Dr. Matthew S. Gordon is the editor, with Kathryn A. Hain, of the volume, Concubines and Courtesans: Women and Slavery in Islamic History (Oxford University Press, 2017) and, with Chase F. Robinson, Everett K. Rowson and Michael Fishbein, of the three-volume work, The Works of Ibn Wādih al-Ya’qūbī: An English Translation (Brill, 2017).

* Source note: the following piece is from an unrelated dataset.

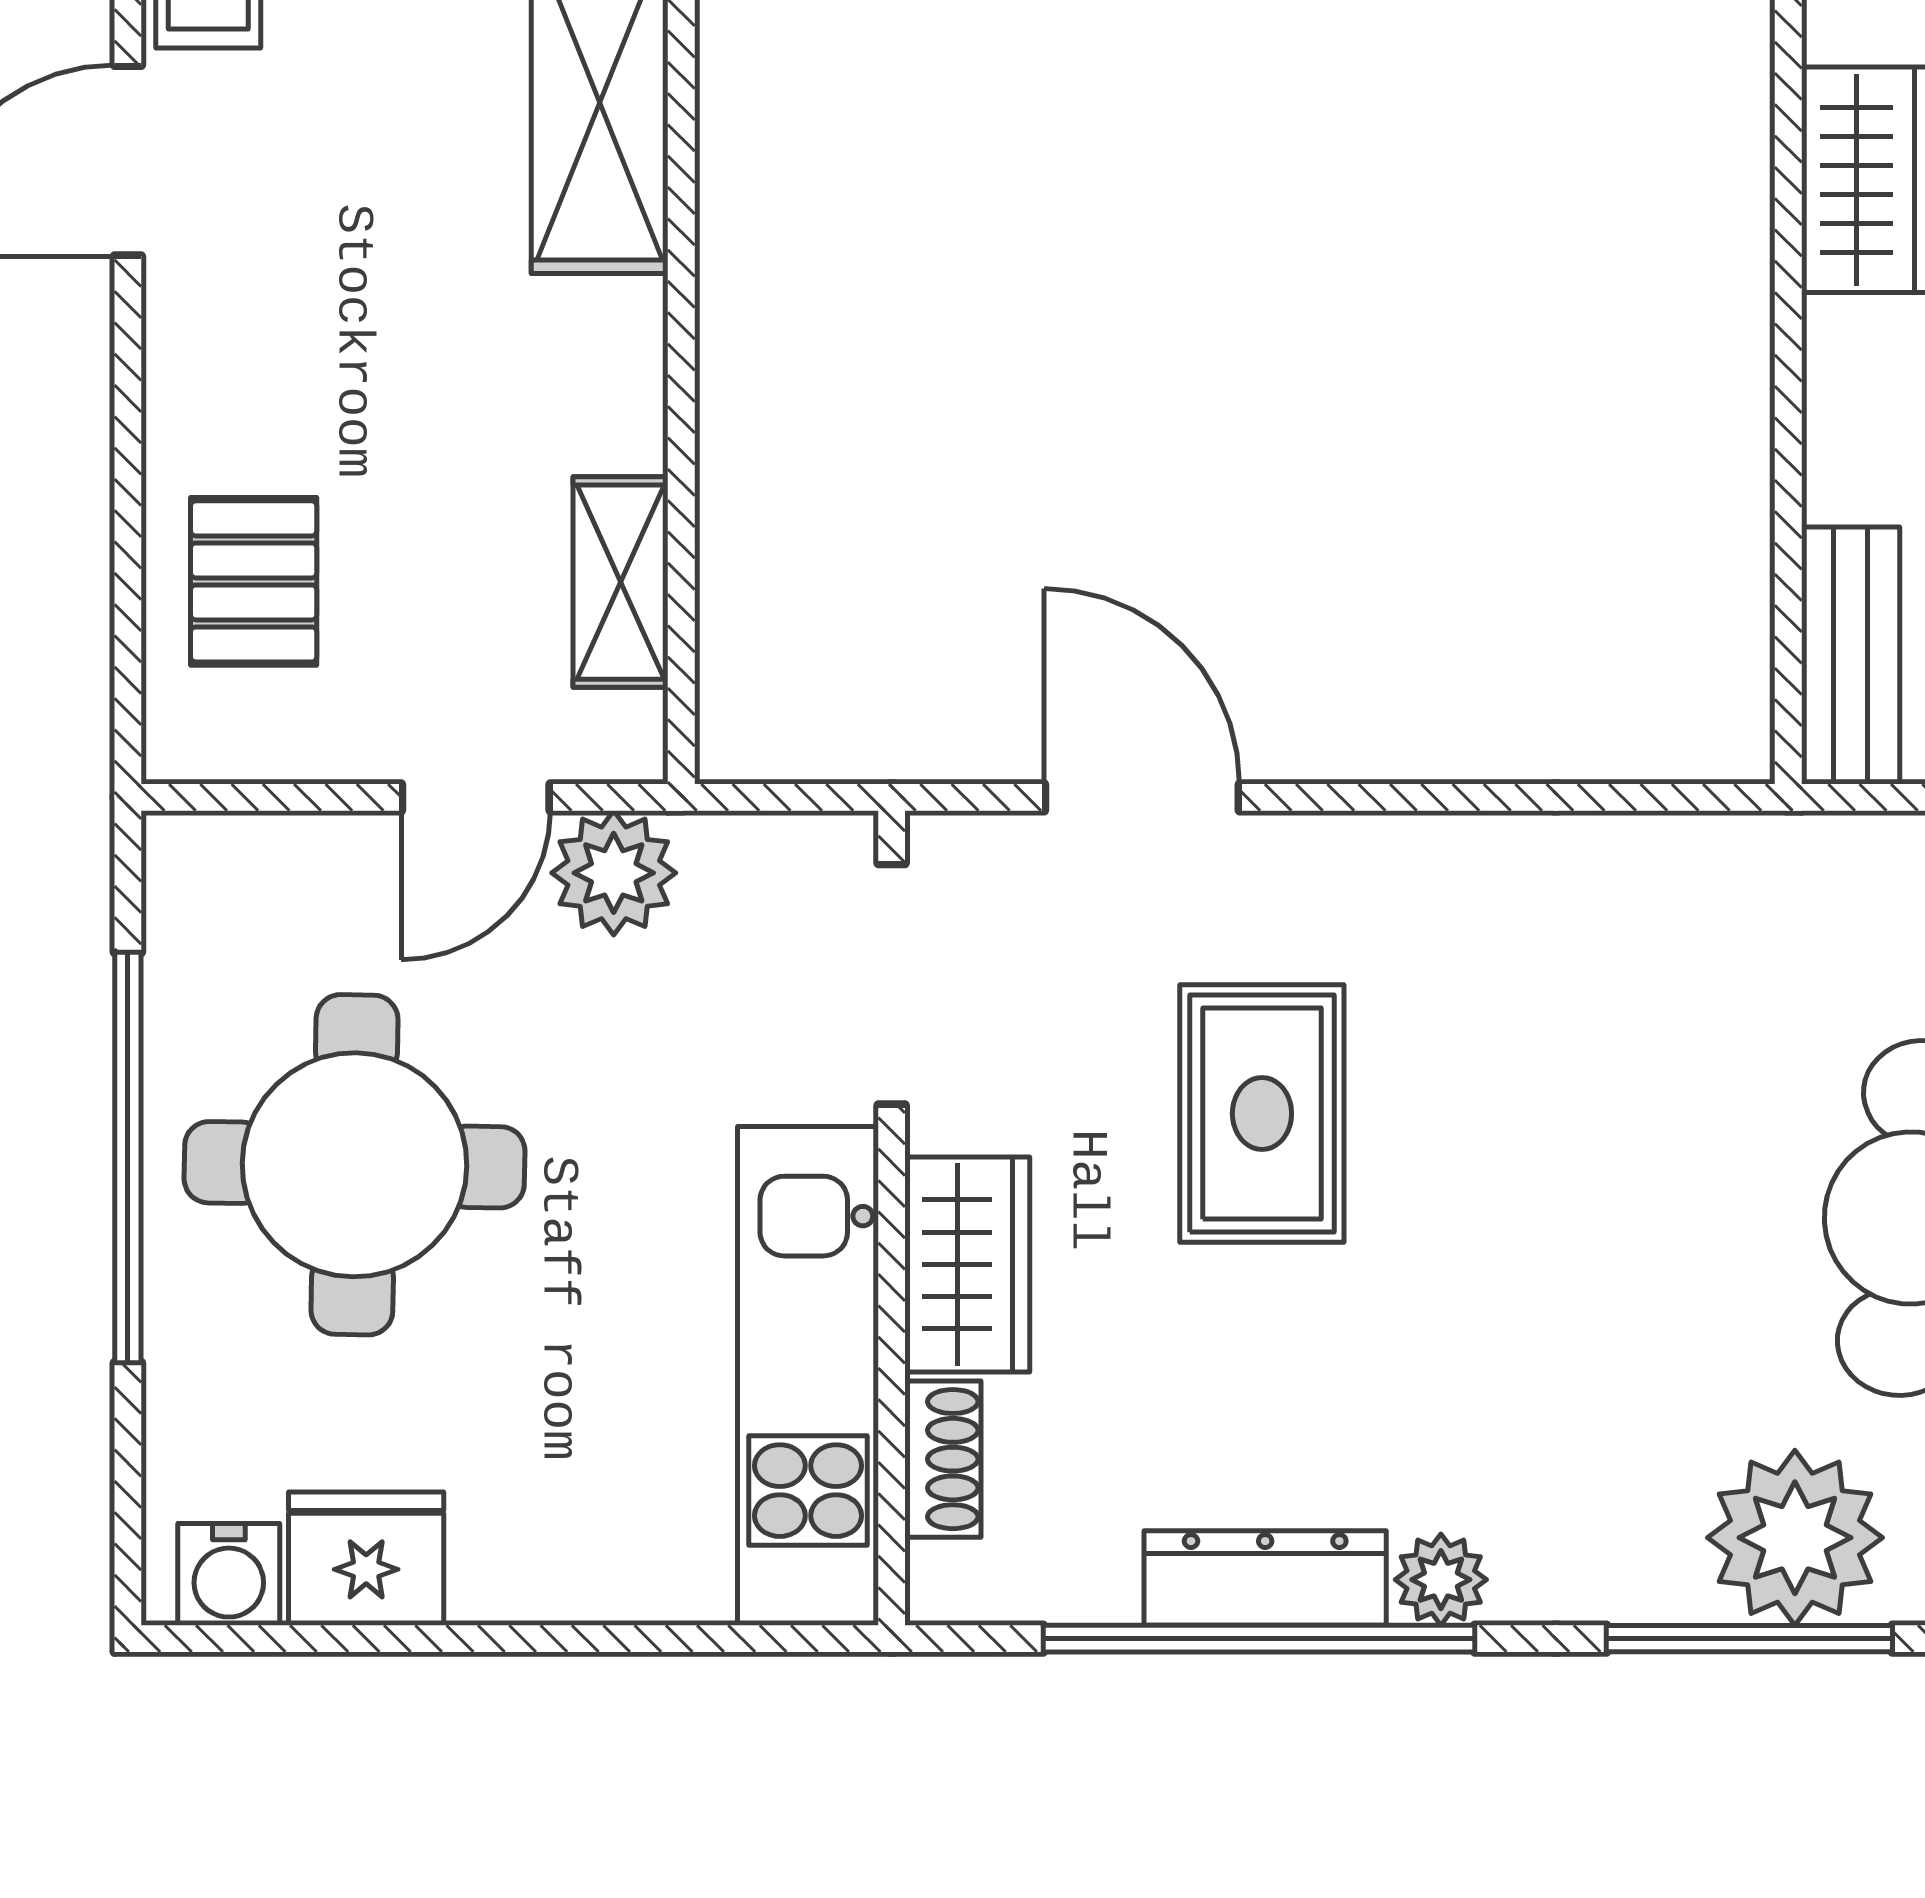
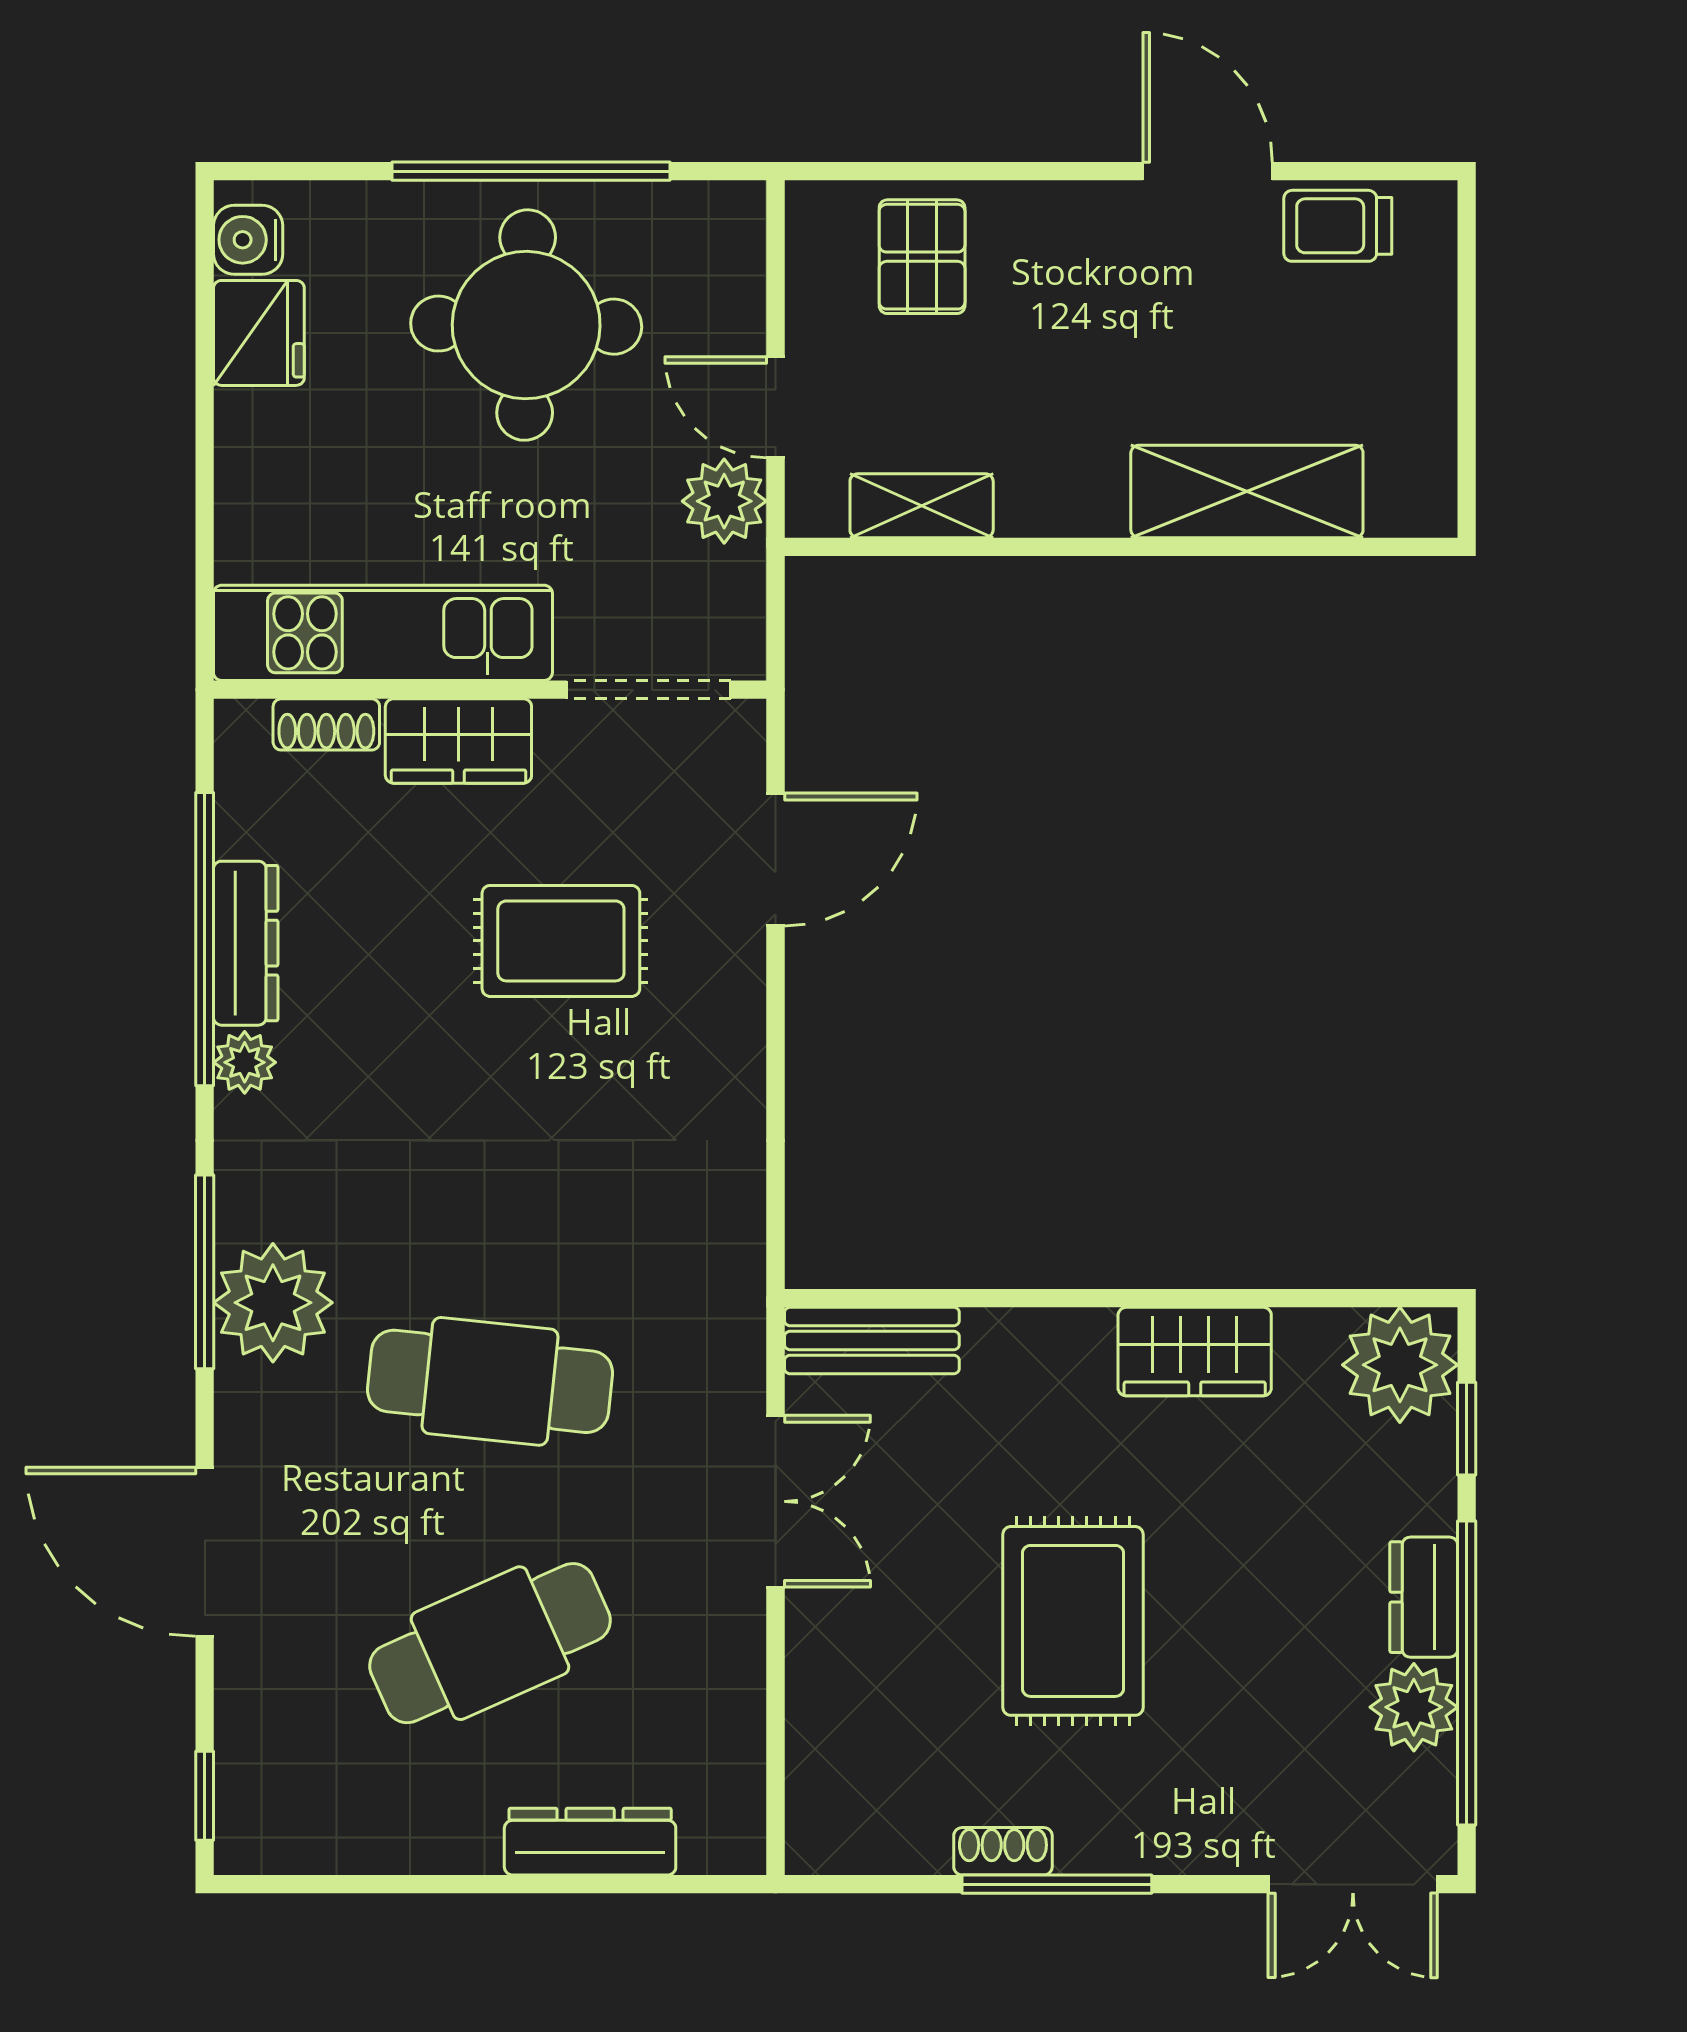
pallet: (254, 581) -> (922, 257), turned 90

Dr. Stephen Norris published “Revising History, Remaking Civil War Heroes: Russian Cinema and the Civil War, 1953-2014,” in Ruptures and Continuities in Soviet/Russian Cinema: Auteurs, Characters, and Genres Before and After the Soviet Collapse, ed. Eugenie Zvonkine and Birgit Beumers (Routledge, 2017) and “Funérailles cinématographiques: L’Amiral (2008), Koltchak et les usages de l’Histoire dans le cinéma russe contemporain” [“Cinematic Burial: Admiral Kolchak and the Use of History in Contemporary Russian Cinema”] in Le cinéma russe contemporain, (r)évolutions, ed. Eugénie Zvonkine, (Presses du Septentrion, 2017). On November 30, 2017, he gave the Dever Lecture at Lafayette College on “Blockbuster History in the New Russia 2 – Politics, Memory, and History in the Era of Putin 2.0.”
Dr. Helen Sheumaker is the author of Artifacts from Modern America (ABC-CLIO/Greenwood Press, 2017) and, with Jacqueline Johnson (Director of Miami University Archives and Western College for Women Archives), “Connecting the Threads: Using Pinterest to Create Stories from the Archives,” in Archival Outlook (November-December 2017).
Dr. Susan Spellman published the article “Where are the Managers? Reevaluating Large-Scale US Retail Systems and Their Coordinators,” History of Retailing and Consumption (advance publication online November 23, 2017).